Amplifier l’impact de la loi AGEC nécessite de rééquilibrer les investissements financiers en allouant davantage de fonds au développement d’une industrie du recyclage. Cette évolution offrirait une opportunité unique de renforcer la souveraineté en ressources tout en accélérant la transition vers une véritable économie circulaire locale. Inspirée d’autres filières REP comme celles des équipements électriques ou de l’ameublement, cette approche permettrait de maximiser la valorisation des textiles usagés et de mieux répondre aux attentes environnementales croissantes.
Cette transformation structurelle passe également par un renforcement de la traçabilité des déchets textiles. Refashion appelle à une application rigoureuse de la législation existante sur la détention, le transport et l’export des déchets, tout en intensifiant les contrôles et en appliquant des sanctions dissuasives en cas d’infraction.
Par ailleurs, le phénomène des « freeriders », ces metteurs en marché échappant à leurs obligations de contribution, continue de fragiliser la filière. Face à ce problème, qui risque de s’amplifier d’autant plus à l’échelle européenne, Refashion appelle à renforcer les contrôles et les sanctions, et à envisager une obligation de vigilance pour les distributeurs et pour les places de marché.
La transition vers un modèle pleinement circulaire aura un impact direct sur les structures de l’ESS, majoritaires dans la collecte et le tri des textiles et chaussures usagés. Ces acteurs seront amenés à adapter leurs activités et leurs processus de travail aux exigences fortes de traçabilité et de priorités environnementales. Pour réussir cette mutation, il semble essentiel d’accompagner le développement de formations dédiées aux métiers émergents : réparation, hygiénisation, reconditionnement, préparation au recyclage et valorisation des matériaux.

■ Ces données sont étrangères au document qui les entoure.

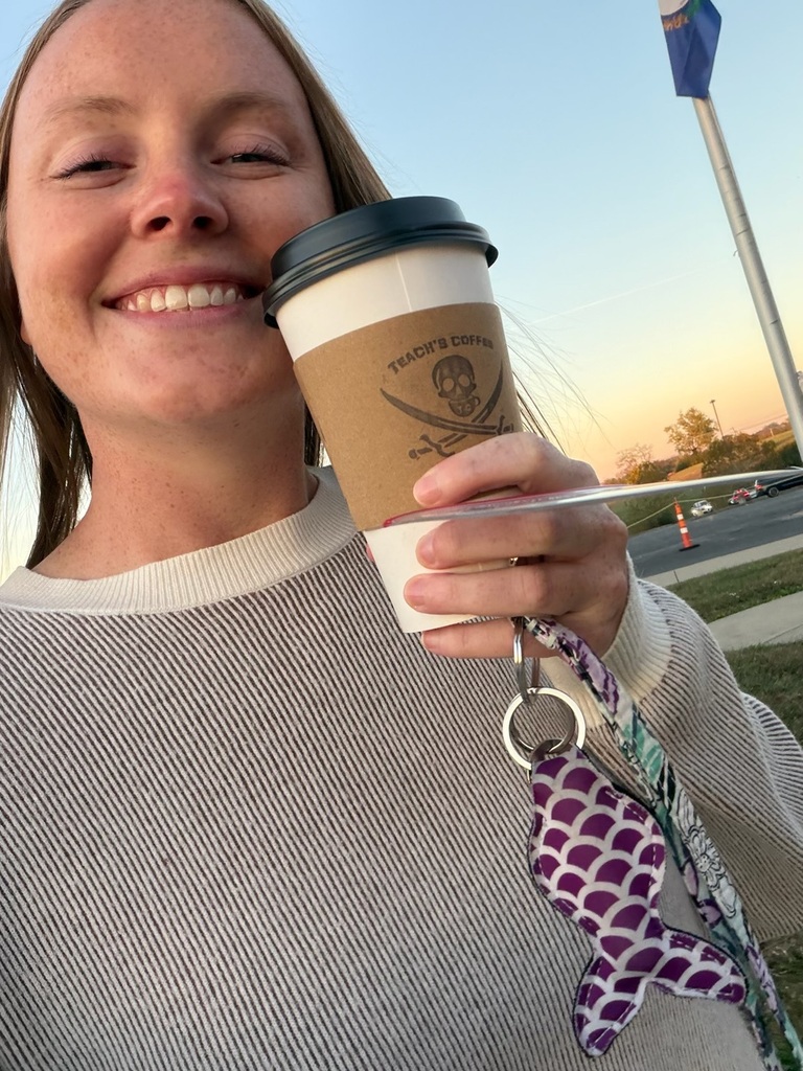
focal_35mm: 30
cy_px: 536
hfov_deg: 46.8
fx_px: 928
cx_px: 402
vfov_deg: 60.0
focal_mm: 2.71
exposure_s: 1/121
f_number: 1.9
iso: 64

Ces initiatives doivent tenir compte des profils variés des travailleurs, pour assurer une transition inclusive et durable.
Enfin, l’efficacité de la transformation repose sur une coordination entre les réglementations françaises et les règlementations européennes à venir : mise en œuvre du Règlement éco-conception, révision de la Directive cadre sur les Déchets, Règlement sur le transfert des déchets, Directive Green Claims, etc.
Refashion insiste notamment sur la nécessité d’un affichage environnemental aligné sur le PEFCR Footwear & Apparel3 pour garantir une comparabilité transparente des produits et une information fiable pour les consommateurs. Dans le même temps, l’élargissement des éco-modulations inter-filières, par exemple en intégrant des matières recyclées dans d’autres secteurs comme le bâtiment ou le transport, pourrait accélérer la demande et stimuler l’innovation.
La filière REP TLC ne peut se contenter d’ajustements à la marge : elle doit embrasser une transformation structurelle ambitieuse. En développant un écosystème local et circulaire, en renforçant la traçabilité et les contrôles, et en accompagnant la transition des acteurs, elle peut relever les défis environnementaux et économiques tout en devenant un modèle de résilience. La loi AGEC, si elle s’accompagne des réformes nécessaires, peut alors être le point de départ d’une véritable révolution circulaire.